All of these facets of each story’s arc enabled people to immerse themselves in this apocalyptic narrative. Jason Spero of Google notes the need for a seamless experience as users move between devices. Other people, however, say that a second-screen experience can be extremely distracting, forcing viewers to miss key parts of the TV show. It is the opposite of an immersive experience, they say, and is confusing to use. In my opinion, each content block should work independently to avoid putting users in this position.

Questions to Ask

  • Will people forget where they are? I’ll be the first to admit that this is not always a good thing. I can’t count the number of times that I’ve almost missed my train stop because my head was buried in my phone. Context, not only device capability, is key. Do you want users to get lost in the story or just engage in a manageable chunk?
  • Do the screens you have chosen feel natural? By this, I’m not referring to pixel density. That is simply impossible to control, and if the story if good, it won’t matter anyway. The screens that people choose will depend a lot on the tasks they want to complete, so make your story feel natural for whatever content block they are interacting with.

5. Design Contextual Interactions

Recently, a number of storytelling apps have relied on location to serve additional content, much in the same way that Foursquare or Google Maps do. The Silent History is a dystopian science-fiction story about children who do not speak. The iPad app contains the whole story, but by visiting certain geo-tagged locations, users can access additional content.

silent-history-story

For a novel about children all over the US, inviting readers to physically go to where the story’s kids are makes perfect sense. The additional contextual interaction makes the story more layered and thought-provoking, in a way that a simple app would not be.

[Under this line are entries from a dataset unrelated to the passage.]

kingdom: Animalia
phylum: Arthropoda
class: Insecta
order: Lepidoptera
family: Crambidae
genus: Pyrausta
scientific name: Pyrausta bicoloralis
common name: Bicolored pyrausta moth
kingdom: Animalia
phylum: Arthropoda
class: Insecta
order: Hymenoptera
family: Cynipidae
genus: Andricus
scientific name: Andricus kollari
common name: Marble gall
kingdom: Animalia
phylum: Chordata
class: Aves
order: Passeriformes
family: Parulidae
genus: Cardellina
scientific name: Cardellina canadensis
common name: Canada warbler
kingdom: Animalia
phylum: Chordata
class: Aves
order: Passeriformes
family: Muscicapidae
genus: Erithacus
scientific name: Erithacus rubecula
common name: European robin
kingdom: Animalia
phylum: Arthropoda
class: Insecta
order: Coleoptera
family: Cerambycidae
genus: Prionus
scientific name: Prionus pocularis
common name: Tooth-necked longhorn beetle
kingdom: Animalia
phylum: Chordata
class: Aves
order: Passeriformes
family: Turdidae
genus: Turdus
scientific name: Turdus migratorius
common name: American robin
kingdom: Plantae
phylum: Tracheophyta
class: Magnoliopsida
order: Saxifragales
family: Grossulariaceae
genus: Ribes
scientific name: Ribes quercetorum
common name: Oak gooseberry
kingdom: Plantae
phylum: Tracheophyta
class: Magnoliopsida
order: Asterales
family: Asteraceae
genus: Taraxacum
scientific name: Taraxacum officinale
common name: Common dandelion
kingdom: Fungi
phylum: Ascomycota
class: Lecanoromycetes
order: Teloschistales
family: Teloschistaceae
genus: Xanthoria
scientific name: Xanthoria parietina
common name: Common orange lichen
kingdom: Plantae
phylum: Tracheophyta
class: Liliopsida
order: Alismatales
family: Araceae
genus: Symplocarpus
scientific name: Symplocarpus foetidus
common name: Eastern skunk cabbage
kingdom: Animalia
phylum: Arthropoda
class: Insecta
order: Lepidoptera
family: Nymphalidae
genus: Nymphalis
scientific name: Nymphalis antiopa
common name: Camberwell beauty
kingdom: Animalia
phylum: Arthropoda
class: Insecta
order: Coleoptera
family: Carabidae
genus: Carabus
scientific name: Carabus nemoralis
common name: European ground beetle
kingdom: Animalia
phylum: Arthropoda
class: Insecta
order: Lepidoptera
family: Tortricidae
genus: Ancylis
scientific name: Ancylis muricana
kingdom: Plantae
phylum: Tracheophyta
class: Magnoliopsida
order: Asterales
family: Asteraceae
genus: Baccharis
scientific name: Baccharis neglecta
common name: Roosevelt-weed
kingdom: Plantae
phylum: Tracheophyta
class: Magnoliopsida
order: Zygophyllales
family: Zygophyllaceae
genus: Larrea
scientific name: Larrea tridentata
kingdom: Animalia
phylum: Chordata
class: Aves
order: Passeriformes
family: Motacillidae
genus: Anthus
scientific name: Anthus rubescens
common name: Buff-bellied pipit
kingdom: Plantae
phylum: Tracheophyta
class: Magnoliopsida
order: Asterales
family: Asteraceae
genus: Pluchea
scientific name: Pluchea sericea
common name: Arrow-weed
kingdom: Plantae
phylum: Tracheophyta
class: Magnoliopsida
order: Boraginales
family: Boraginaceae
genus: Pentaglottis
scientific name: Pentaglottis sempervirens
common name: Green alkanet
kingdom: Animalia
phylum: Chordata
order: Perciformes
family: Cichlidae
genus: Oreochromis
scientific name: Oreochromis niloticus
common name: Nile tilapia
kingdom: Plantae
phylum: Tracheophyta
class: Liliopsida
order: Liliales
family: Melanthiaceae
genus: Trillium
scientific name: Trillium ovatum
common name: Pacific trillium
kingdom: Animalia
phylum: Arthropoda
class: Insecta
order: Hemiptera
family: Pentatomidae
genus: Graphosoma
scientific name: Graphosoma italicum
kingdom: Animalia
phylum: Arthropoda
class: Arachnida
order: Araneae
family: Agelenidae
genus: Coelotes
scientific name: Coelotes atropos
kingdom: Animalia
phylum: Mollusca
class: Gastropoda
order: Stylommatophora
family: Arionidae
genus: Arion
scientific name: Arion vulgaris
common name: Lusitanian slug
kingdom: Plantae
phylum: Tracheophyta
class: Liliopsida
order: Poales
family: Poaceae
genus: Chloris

We use map data every day, to look for restaurants, check the weather, see road conditions and even check for public transit delays. Other contextual interactions make sense when creating digital stories: taking photographs, texting, sharing and saving information, even body motion. Use these, along with your UI and UX skill sets, to devise new storytelling methods.

Questions to Ask

  • Does the device matter? With the rise of responsive design workflows, our content should not be device-dependent. Some things, however, such as camera or GPS functionality, may be integral to a part of your story, and so the device would need to be factored in.
  • Should the interface be designed as a seamless part of the narrative? As people who work on the Web, we really have a strength here. If we choose to make the interface part of the story, then we can rely on our experience in building websites and content management systems.
  • Will your story “remember” anything? As a child, I folded over the top corner of the page when I had to put a book down. It was a simple way to keep my place. With a narrative split across multiple devices, it might be necessary to design an interaction that flags where you’ve gotten to and then returns you there when you visit again. That all depends on the content, but the question does need to be asked. Everyone hates losing their place on the Internet and having to navigate back, so perhaps we should enable a memory in our stories as well.

Conclusion

We have conceptualized different uses of multiple screens to tell stories. All of us, from every corner of the globe, have intensely rich cultures filled with stories and fables. Using them to create interactive narratives is another way to explore the power of the Web, to wow people and to record our cultural history.

I would love to see what you come up with, or hear about other examples of clever digital storytelling.